There are several common fallacies (errors of reasoning) that are related to the use of NHST (null hypothesis significance testing) statistics. One fallacy, the NHST subgroup fallacy, involves analyzing the association between the predictor and the outcome within different subgroups. If in one subgroup the association is found to have a PUA (p under alpha) but not the other, it is concluded that the association is only present for one subgroup. In fact, one cannot approach it like this. One must test for an interaction effect directly. This is illustrated by simulating a large number of studies. Inspirered by this real paper making the error, we look at the effects of relationships to one's parents on some kind of bad outcome. For each study, we divide the sample into two by gender and look at the effects of the two parental predictors for each.
The default parameters are designed to reflect typical studies of this sort. After examining the results of these, try changing them to see how this affects the results.
In the plot below the proportion of simulated studies that found a PUA is displayed. Similar to many studies, models are fit by gender. We also include a full model that includes an interaction term, which is the proper way of establishing that a predictor works differently for each gender. Note that the full model includes a gender term. This is because including higher-order terms without their lower-order components can lead to odd or misleading results.
The plot below shows the proportion of models where one predictor is PUA for one gender but not the other. This is directly related to the power of the design. When power is around 50%, such discrepancies in PUA happen about 50% of the time. If there is no actual intereaction effect (default settings), then this is a false positive rate of about 50%.
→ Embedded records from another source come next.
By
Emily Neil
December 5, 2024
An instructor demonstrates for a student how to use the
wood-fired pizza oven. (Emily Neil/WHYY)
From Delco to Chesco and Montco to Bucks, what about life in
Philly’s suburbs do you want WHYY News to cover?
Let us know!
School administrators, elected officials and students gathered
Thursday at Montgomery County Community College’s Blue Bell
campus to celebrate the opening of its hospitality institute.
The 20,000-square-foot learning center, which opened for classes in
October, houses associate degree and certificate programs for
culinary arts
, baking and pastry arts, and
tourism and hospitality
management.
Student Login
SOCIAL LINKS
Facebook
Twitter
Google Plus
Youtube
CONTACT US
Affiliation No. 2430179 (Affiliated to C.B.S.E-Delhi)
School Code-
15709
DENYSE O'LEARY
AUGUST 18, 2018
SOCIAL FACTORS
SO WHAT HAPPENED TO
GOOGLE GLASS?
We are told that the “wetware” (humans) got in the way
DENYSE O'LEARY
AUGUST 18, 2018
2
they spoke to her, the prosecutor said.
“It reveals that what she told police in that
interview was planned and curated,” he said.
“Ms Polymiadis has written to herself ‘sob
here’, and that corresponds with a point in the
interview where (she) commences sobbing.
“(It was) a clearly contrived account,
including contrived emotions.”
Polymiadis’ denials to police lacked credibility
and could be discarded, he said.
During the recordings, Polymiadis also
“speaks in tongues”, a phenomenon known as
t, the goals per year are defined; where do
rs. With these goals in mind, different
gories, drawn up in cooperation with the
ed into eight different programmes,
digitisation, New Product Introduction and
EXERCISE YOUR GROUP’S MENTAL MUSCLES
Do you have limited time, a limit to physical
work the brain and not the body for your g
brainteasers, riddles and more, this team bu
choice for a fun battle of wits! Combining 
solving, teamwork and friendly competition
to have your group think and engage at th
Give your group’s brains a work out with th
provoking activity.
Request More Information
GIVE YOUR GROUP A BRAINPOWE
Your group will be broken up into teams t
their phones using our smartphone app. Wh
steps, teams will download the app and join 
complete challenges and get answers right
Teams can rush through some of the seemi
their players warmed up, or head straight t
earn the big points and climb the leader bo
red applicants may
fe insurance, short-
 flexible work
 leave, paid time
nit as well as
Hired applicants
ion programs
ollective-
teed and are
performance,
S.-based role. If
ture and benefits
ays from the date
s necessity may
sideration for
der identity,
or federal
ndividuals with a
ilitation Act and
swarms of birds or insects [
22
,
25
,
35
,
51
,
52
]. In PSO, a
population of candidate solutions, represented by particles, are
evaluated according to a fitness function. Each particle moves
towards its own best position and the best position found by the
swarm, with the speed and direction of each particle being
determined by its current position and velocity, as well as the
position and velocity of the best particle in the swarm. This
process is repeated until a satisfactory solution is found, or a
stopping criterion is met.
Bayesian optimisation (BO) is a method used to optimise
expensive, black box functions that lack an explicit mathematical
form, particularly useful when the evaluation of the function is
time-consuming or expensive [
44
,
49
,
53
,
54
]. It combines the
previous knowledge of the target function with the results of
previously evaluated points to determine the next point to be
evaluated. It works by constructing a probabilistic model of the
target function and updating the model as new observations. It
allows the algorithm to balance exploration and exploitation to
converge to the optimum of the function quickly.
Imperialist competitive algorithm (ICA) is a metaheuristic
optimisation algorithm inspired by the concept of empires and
The plot shows the distribution of effect sizes estimated by the models. Note that the models estimate effect sizes in logits which is a logistic transformation of the odds ratio. For this reason, the numbers in the left menu bar do not correspond to the numbers in the plot, but they relative comparisons are possible.
Note that gender is coded with male as the reference class. This affects the direction of the effect for the interaction effects.
This tab contains details about how the simulation works and where one can learn more.
The simulator generates a sample for each replication. To generate a sample, a random sample of 'male' and 'female' strings is generated with 50% of each gender. These are then assigned either a good or bad relationship to each of their parents at random, each with 50% probability. After this, each person is assigned a probability of them having the bad outcome. This probability is the sum of each cause that is true for them plus the base rate. In the default scenario, the base rate is 20% and each bad parental relationship adds another 20%. This gives a range of 20-60% chance. If gender effects or interactions are present, these are added as well. Before assigned an outcome to each person, a validity check is then done to see if any probability value is below 0% or above 100%. If so, an error is returned. If not, an outcome is generated for each person with the probability of the bad outcome being that which was calculated before.
After generating the samples, three logistic models (using glm) are fitted for each sample. One for only the males, one for only the females and one for both together. The first two models only contain the parental predictors, while the last model contains a gender predictor as well as two interaction terms.
Information is then extracted from the models and displayed in the plots.
The source code for this simulator can be found on Github.
Errors in reasoning related to the use of NHST are well known. In fact, many authors have been calling for the abolision of NHST statistics entirely advocating either confidence intervals, meta-analysis, Bayesian statistics or some combination of these.